By stimulating the presynaptic nicotinic receptor, succinylcholine Augments the release of Ach. Since Ach opens channels and depolarizes the motor end-plate like succinylcholine, the presynaptic action of succinylcholine enhances its postsynaptic action

21
Q

What conditions accentuate Succinylcholine-Induced hyperkalemia?

A

Any condition which would cause the extrajunctional propagation of nicotinic receptors such as:

Burns
Paraplegia or hemiplegia
Skeletal muscle trauma
Upper motor neuron injury (head injury, CVA, Parkinson’s disease)

22
Q

What are the triggering agents of MH?

A

Succinylcholine and halogenated inhalational agents (sevo, iso, des, halothane, and enflurane)
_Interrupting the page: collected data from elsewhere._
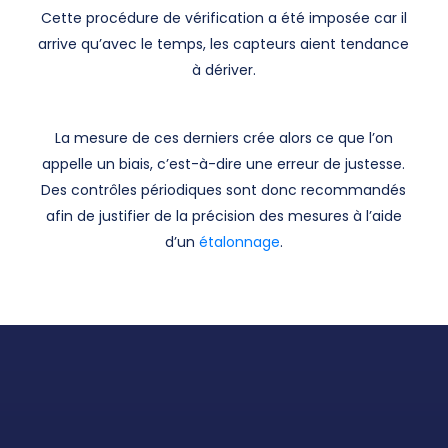
Cette procédure de vérification a été imposée car il
arrive qu’avec le temps, les capteurs aient tendance
à dériver.
La mesure de ces derniers crée alors ce que l’on
appelle un biais, c’est-à-dire une erreur de justesse.
Des contrôles périodiques sont donc recommandés
afin de justifier de la précision des mesures à l’aide
d’un
étalonnage
.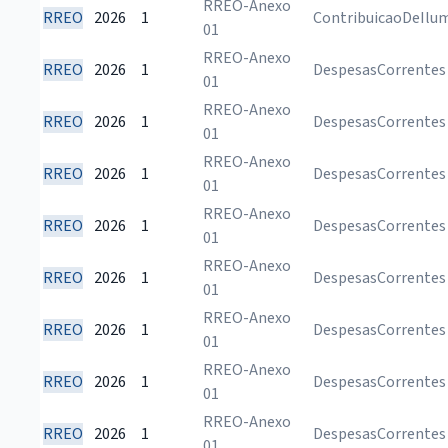
RREO-Anexo
RREO
2026
1
ContribuicaoDeIlu
01
RREO-Anexo
RREO
2026
1
DespesasCorrentes
01
RREO-Anexo
RREO
2026
1
DespesasCorrentes
01
RREO-Anexo
RREO
2026
1
DespesasCorrentes
01
RREO-Anexo
RREO
2026
1
DespesasCorrentes
01
RREO-Anexo
RREO
2026
1
DespesasCorrentes
01
RREO-Anexo
RREO
2026
1
DespesasCorrentes
01
RREO-Anexo
RREO
2026
1
DespesasCorrentes
01
RREO-Anexo
RREO
2026
1
DespesasCorrentes
01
NDNMBs and nitrous are not triggers!

23
Q

What are the S/S of MH and how is it treated?

A

Drastic increase in ETCO2, trismus (masseter muscle rigidity), whole body rigidity, increased metabolism, increased temperature, sympathetic hyperactivity, cyanosis, labile BP, dysrhythmias, hyperkalemia.

Tx with dandroline, cool patient, and correct metabolic derangements.